Es posible que ya te has dado cuenta de que la mayoría de estas experiencias compartidas no son precisamente positivas. Suelen estar relacionadas con nuestros peores estados de ánimo. O reflejan cómo nosotros los predicadores aún estamos tratando de dejar atrás nuestro orgullo, nuestra autosuficiencia y nuestra complacencia.
Dios nos llama a la hermosa tarea de predicar a Cristo, e incluso nos da la oportunidad de convertirla en la labor de nuestra vida. ¡Es algo increíble!
Todo esto nos muestra cómo es normal que muchos predicadores nos sintamos completamente inadecuados para esta tarea. De hecho, es un sentimiento que ya experimentaron los apóstoles. Pablo mismo, al reflexionar sobre su pesada tarea de predicar a Cristo, preguntó: «Y para estas cosas, ¿quién está capacitado?» (2 Co 2:16). Al leer esto de la mano del gran apóstol, podríamos preguntarnos: «¡Qué! ¿Tú también».
Sin embargo, el mismo Pablo responde a su pregunta unos versículos más adelante: «Nuestra suficiencia es de Dios» (2 Co 3:5). Para reconciliar a los pecadores consigo, Dios nos manda que prediquemos el mensaje salvador de Cristo. Y Dios capacita y utiliza a siervos humanos imperfectos para llevar a cabo esta tarea de trascendencia eterna.

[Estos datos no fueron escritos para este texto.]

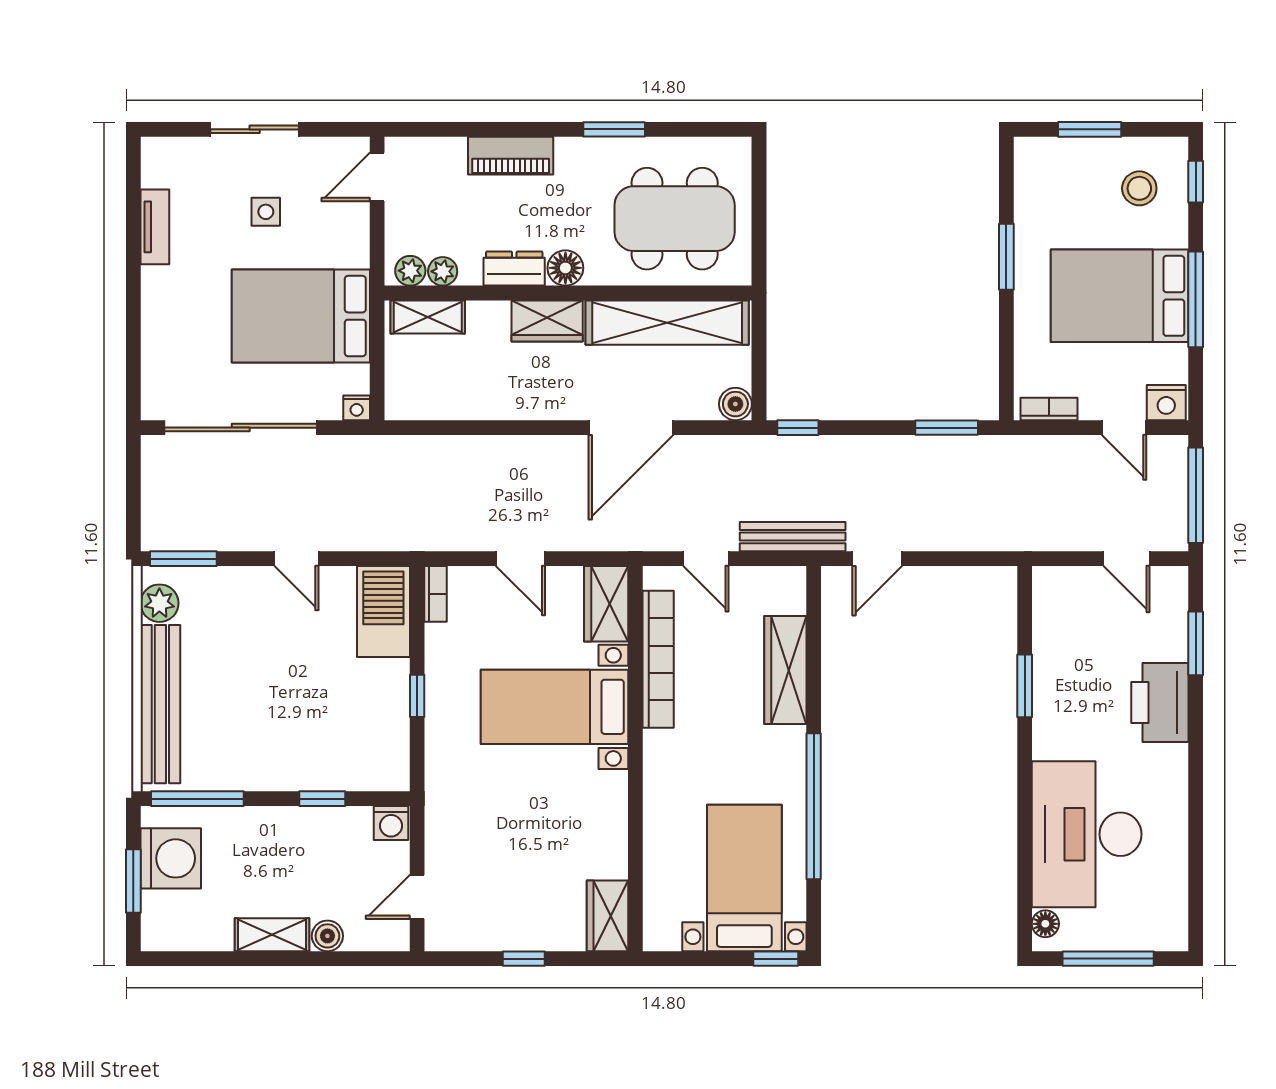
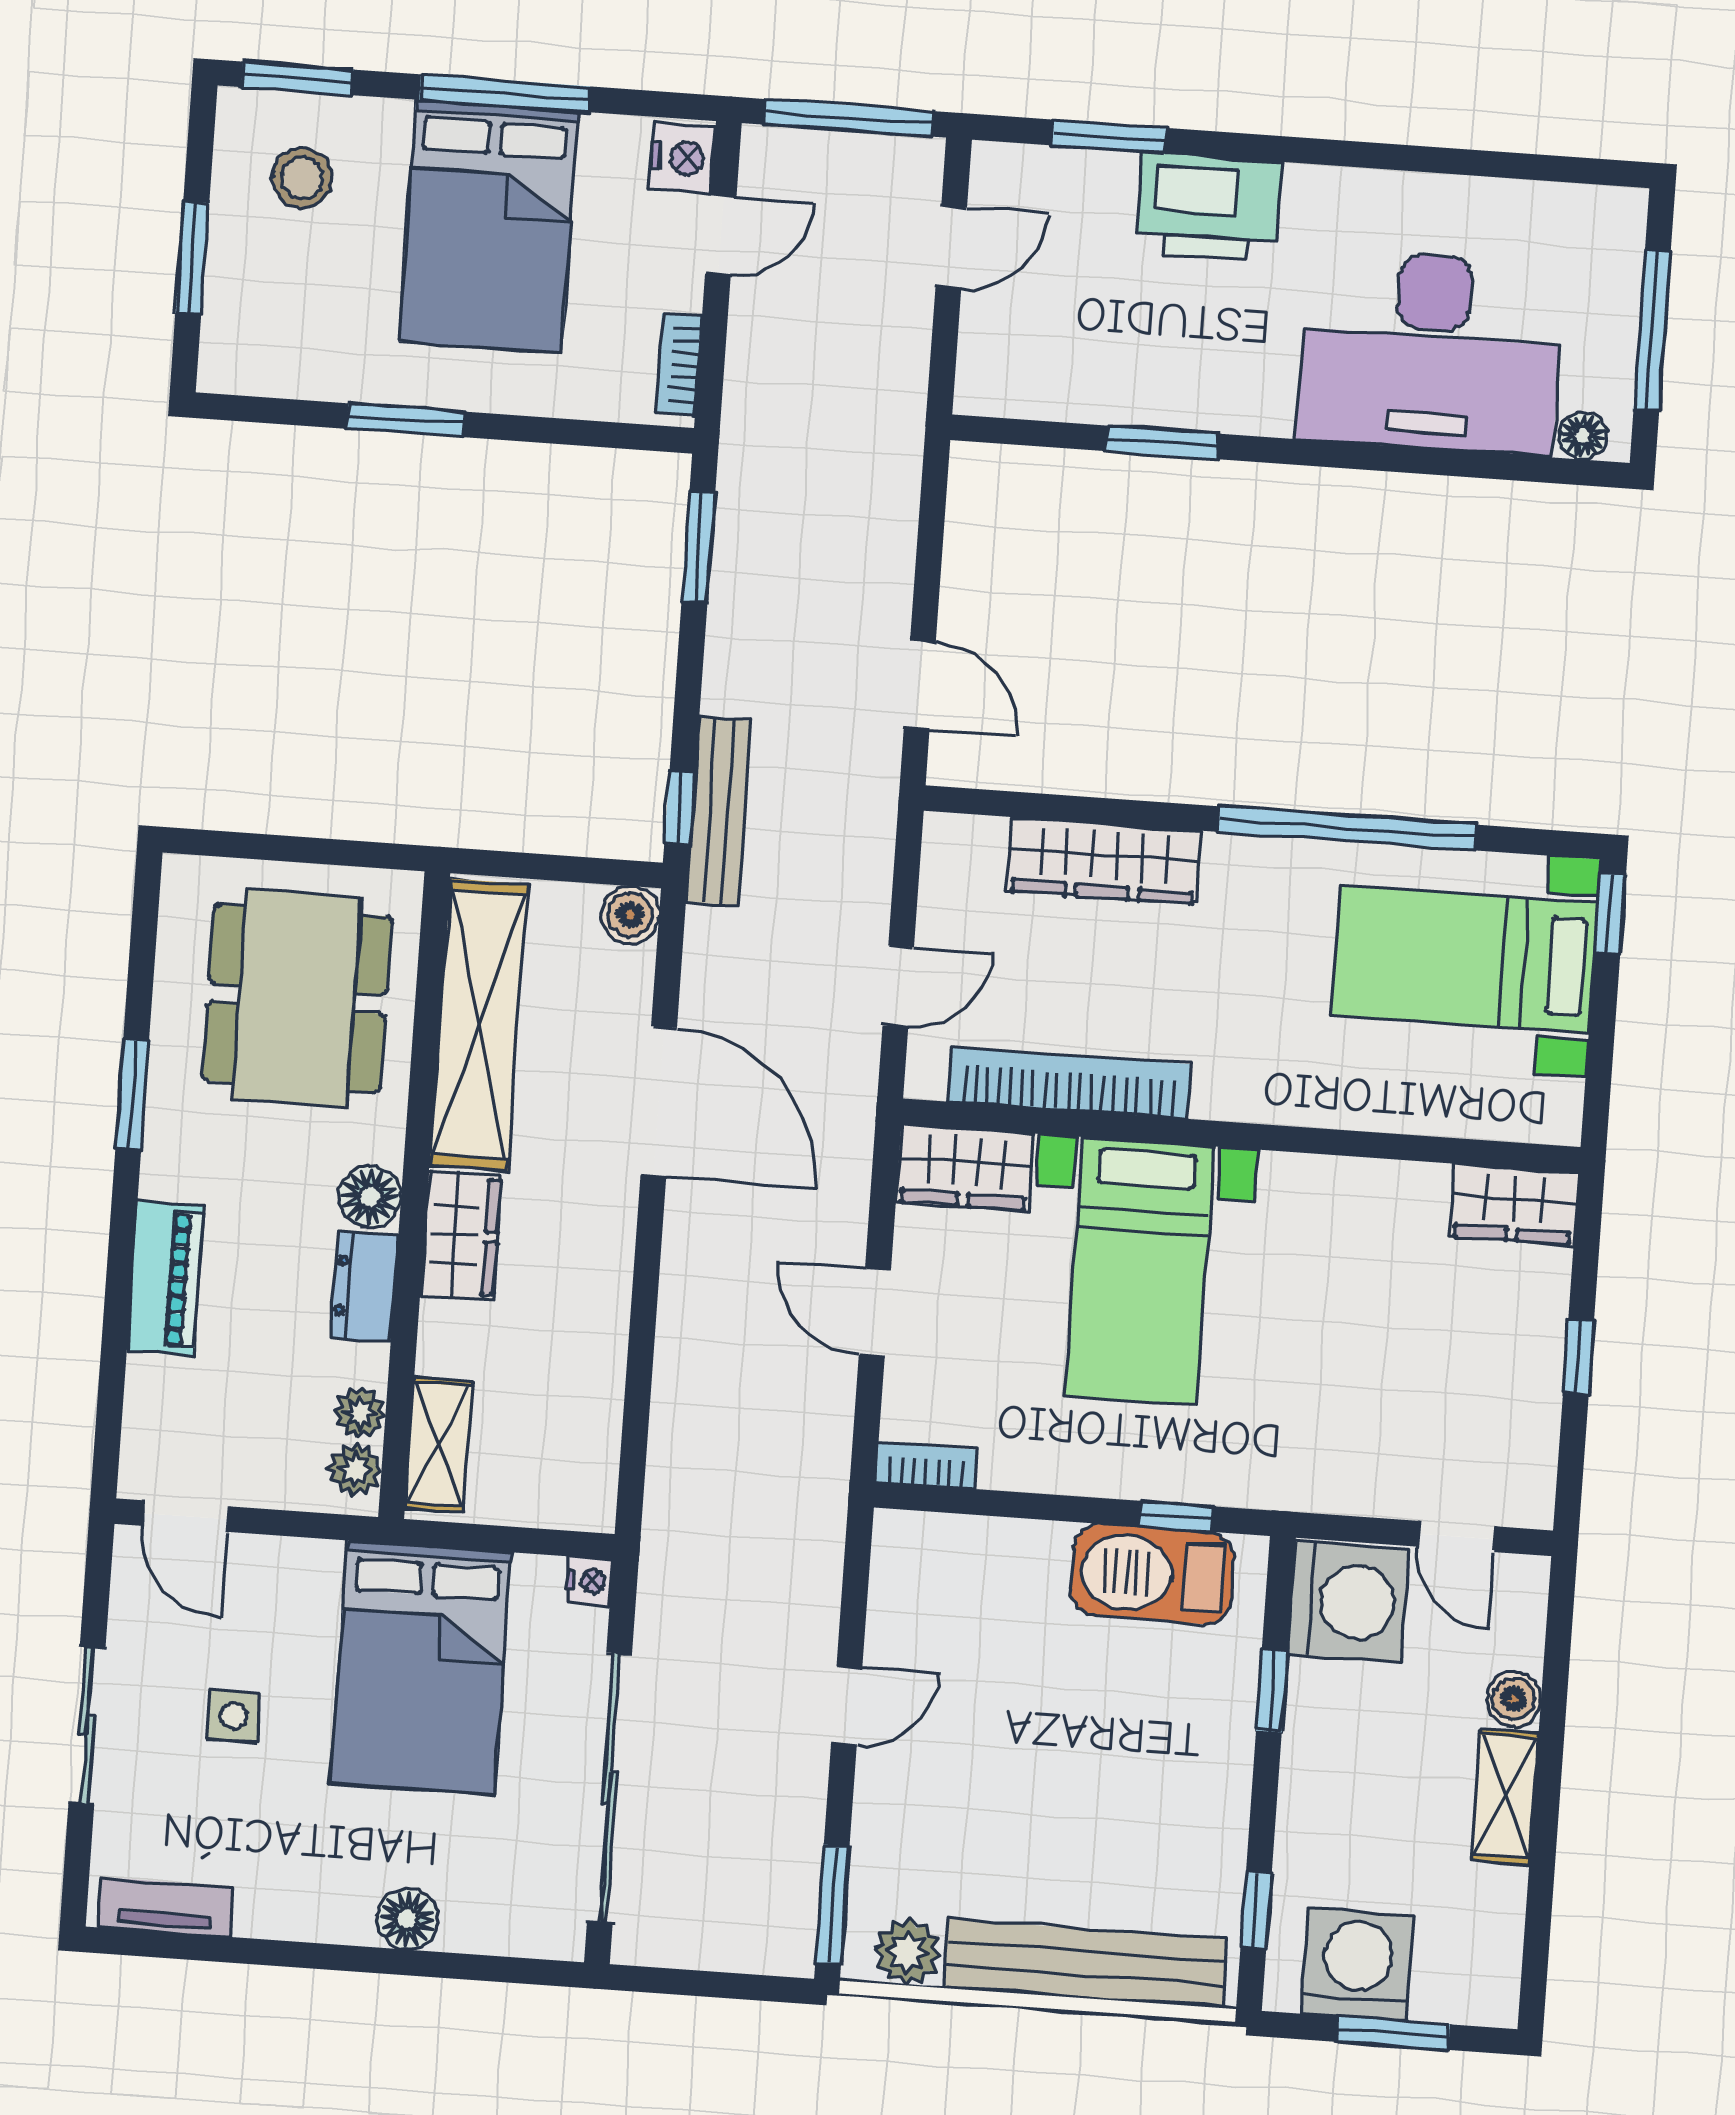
window: (1196, 182) -> (297, 78), width x1.50
tv unit: (155, 227) -> (166, 1907), moved
floor lamp: (158, 318) -> (407, 1919), added
bench: (793, 537) -> (718, 811), moved
door: (520, 559) -> (875, 1312), swing flipped
barbecue: (383, 612) -> (1152, 1574), moved
window: (417, 696) -> (1176, 1516), moved
window: (197, 799) -> (1256, 1910), width x0.46
washing machine: (391, 823) -> (1348, 1602), width x1.89, depth x1.89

Eso también es algo que muchos de nosotros, predicadores, compartimos: un profundo asombro por el privilegio de anunciar a Cristo. Conocemos nuestras limitaciones como predicadores, nuestra infidelidad como hijos de Dios y sabemos cuánto necesitamos nosotros mismos este evangelio. No obstante, Dios nos llama a la hermosa tarea de predicar a Cristo, e incluso nos da la oportunidad de convertirla en la labor de nuestra vida. ¡Es algo increíble!
Así que decimos de nuevo con Pablo, nuestro hermano en la predicación: «Por la gracia de Dios soy lo que soy» (1 Co 15:10).